Elly graduated from MNIPL’s Be the Spark leadership development program and took the training to heart as an MNIPL Community Connector. An active member of Lyndale United Church of Christ in Minneapolis, Elly inspired and organized youth and elders alike to act boldly for the planet. Under her guidance, the congregation created a climate action plan as part of MNIPL’s Climate Justice Congregation program. One could often find Elly in gardens, at the farmer’s market, in groups leading reflections and prayers, and in the streets like at the 2019 youth climate strike and rally. She cultivated community wherever she went, reflecting her deep sense of being connected with the web of life.
At Elly’s memorial service last week, one of her pastors, the Rev. Dr. Rebecca Voelkel, talked about an Earth Week service when Elly and Rebecca’s daughter preached together about being vegetarian. During that sermon, Elly shared the following:
I feel so fortunate to have grown up in such a beautiful world, and I want there to be a beautiful sustainable world for my children and grandchildren to live in. I believe I am called to care for Creation, not have dominion over it as the older translations of Genesis 1:26 say. The translation we read today is from a UCC Neighbors in Need publication: ‘Let us make human beings in our image, make them reflecting our nature so they can be responsible for the fish in the sea, the birds in the air, the cattle, and yes, Earth itself, and every animal that moves on the face of the Earth.’ Not eating meat or possibly any animal products is something I can do every day to make a difference.
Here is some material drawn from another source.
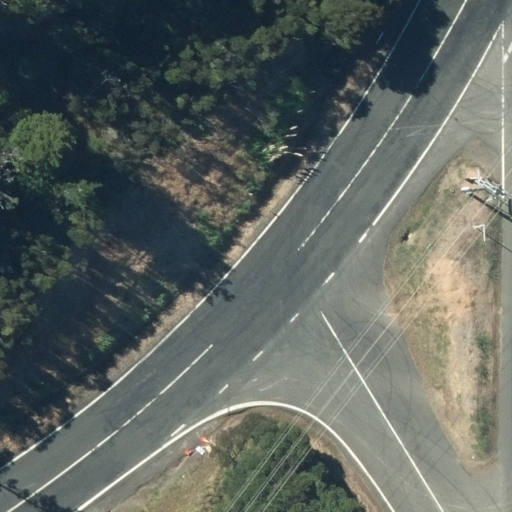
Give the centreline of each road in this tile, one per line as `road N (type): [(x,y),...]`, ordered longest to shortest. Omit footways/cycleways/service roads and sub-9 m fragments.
road 1 (secondary): [(285,266),(189,364),(5,511)]
road 2 (secondary): [(466,0),(424,74),(285,266)]
road 3 (unclassified): [(438,511),(285,266)]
Elly was a pillar at Lyndale UCC and a woman of deep faith. She impacted many people’s lives, including MNIPL’s Liz Loeb, who shared: “Elly helped me understand the deep power of elder-ing in our communities—and especially in the lesbian and queer communities that I call home. Elly’s commitment to justice was joyful and luminous, and her love of gardening and of the earth was infectious in the most wonderful way. I am grateful for the gift of having known Elly, and for the gift of her life in the world.”